About this task: Would you reproduce every record exactly, leaving out the pictures?

(Keypoint coordinate data)
========

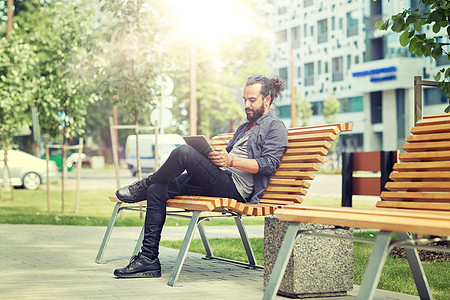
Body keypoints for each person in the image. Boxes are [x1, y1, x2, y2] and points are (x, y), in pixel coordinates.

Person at [113, 75, 289, 278]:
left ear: (267, 100)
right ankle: (148, 259)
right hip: (218, 178)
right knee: (157, 190)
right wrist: (213, 156)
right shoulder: (244, 128)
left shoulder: (275, 127)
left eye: (252, 100)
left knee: (184, 152)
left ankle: (142, 185)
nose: (246, 105)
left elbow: (269, 164)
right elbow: (227, 159)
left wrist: (230, 160)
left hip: (235, 188)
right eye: (244, 100)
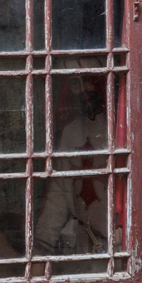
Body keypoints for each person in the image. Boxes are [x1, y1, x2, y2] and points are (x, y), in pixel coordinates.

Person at [34, 75, 108, 256]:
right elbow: (59, 191)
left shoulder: (118, 127)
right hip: (83, 240)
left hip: (116, 237)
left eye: (88, 81)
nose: (83, 90)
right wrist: (43, 242)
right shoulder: (70, 131)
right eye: (76, 84)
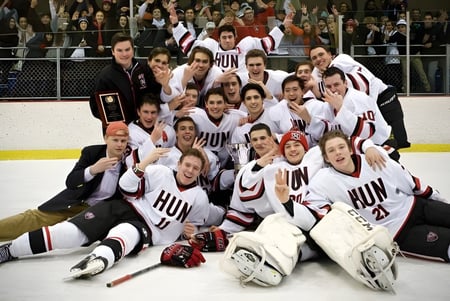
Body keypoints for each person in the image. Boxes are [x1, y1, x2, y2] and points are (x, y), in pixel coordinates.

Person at [0, 148, 210, 278]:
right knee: (70, 232)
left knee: (125, 233)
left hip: (145, 228)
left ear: (200, 172)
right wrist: (145, 162)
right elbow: (126, 186)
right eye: (187, 165)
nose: (190, 170)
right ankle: (12, 249)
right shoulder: (161, 172)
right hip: (121, 207)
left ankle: (98, 260)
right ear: (179, 164)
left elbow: (196, 225)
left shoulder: (199, 197)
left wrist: (192, 230)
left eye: (195, 168)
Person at [305, 129, 450, 262]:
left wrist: (439, 202)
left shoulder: (373, 160)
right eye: (331, 150)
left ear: (350, 150)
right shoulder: (322, 181)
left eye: (341, 147)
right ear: (326, 158)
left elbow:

========

Final answer:
Body keypoints for each person in the image. Boxes are [x1, y1, x2, y2] and points are (x, y), in pixel coordinates.

Person at [113, 75, 289, 278]:
left ear: (267, 100)
right ankle: (148, 259)
right hip: (218, 178)
right knee: (157, 190)
right wrist: (213, 156)
right shoulder: (244, 128)
left shoulder: (275, 127)
left eye: (252, 100)
left knee: (184, 152)
left ankle: (142, 185)
nose: (246, 105)
left elbow: (269, 164)
right elbow: (227, 159)
left wrist: (230, 160)
left hip: (235, 188)
right eye: (244, 100)
Body keypoints for each person in the image. Boxes are [x1, y1, x2, y2] and points are (x, y), in pixel coordinates.

Person at [34, 75, 108, 256]:
right elbow: (59, 191)
left shoulder: (118, 127)
right hip: (83, 240)
left hip: (116, 237)
left eye: (88, 81)
nose: (83, 90)
right wrist: (43, 242)
right shoulder: (70, 131)
right eye: (76, 84)
Body keypoints for each person in the image. Boxes are [x1, y1, x2, y2] and points are (x, y), in pixel coordinates.

Person at [0, 148, 210, 278]:
right knee: (70, 232)
left knee: (125, 233)
left hip: (145, 228)
left ear: (200, 172)
right wrist: (145, 162)
right elbow: (126, 186)
right eye: (187, 165)
nose: (190, 170)
right ankle: (12, 249)
right shoulder: (161, 172)
right hip: (121, 207)
left ankle: (98, 260)
right ear: (179, 164)
left elbow: (196, 225)
left shoulder: (199, 197)
left wrist: (192, 230)
left eye: (195, 168)
Person at [305, 129, 450, 262]:
left wrist: (439, 202)
left shoulder: (373, 160)
right eye: (331, 150)
left ear: (350, 150)
right shoulder: (322, 181)
left eye: (341, 147)
right ear: (326, 158)
left elbow:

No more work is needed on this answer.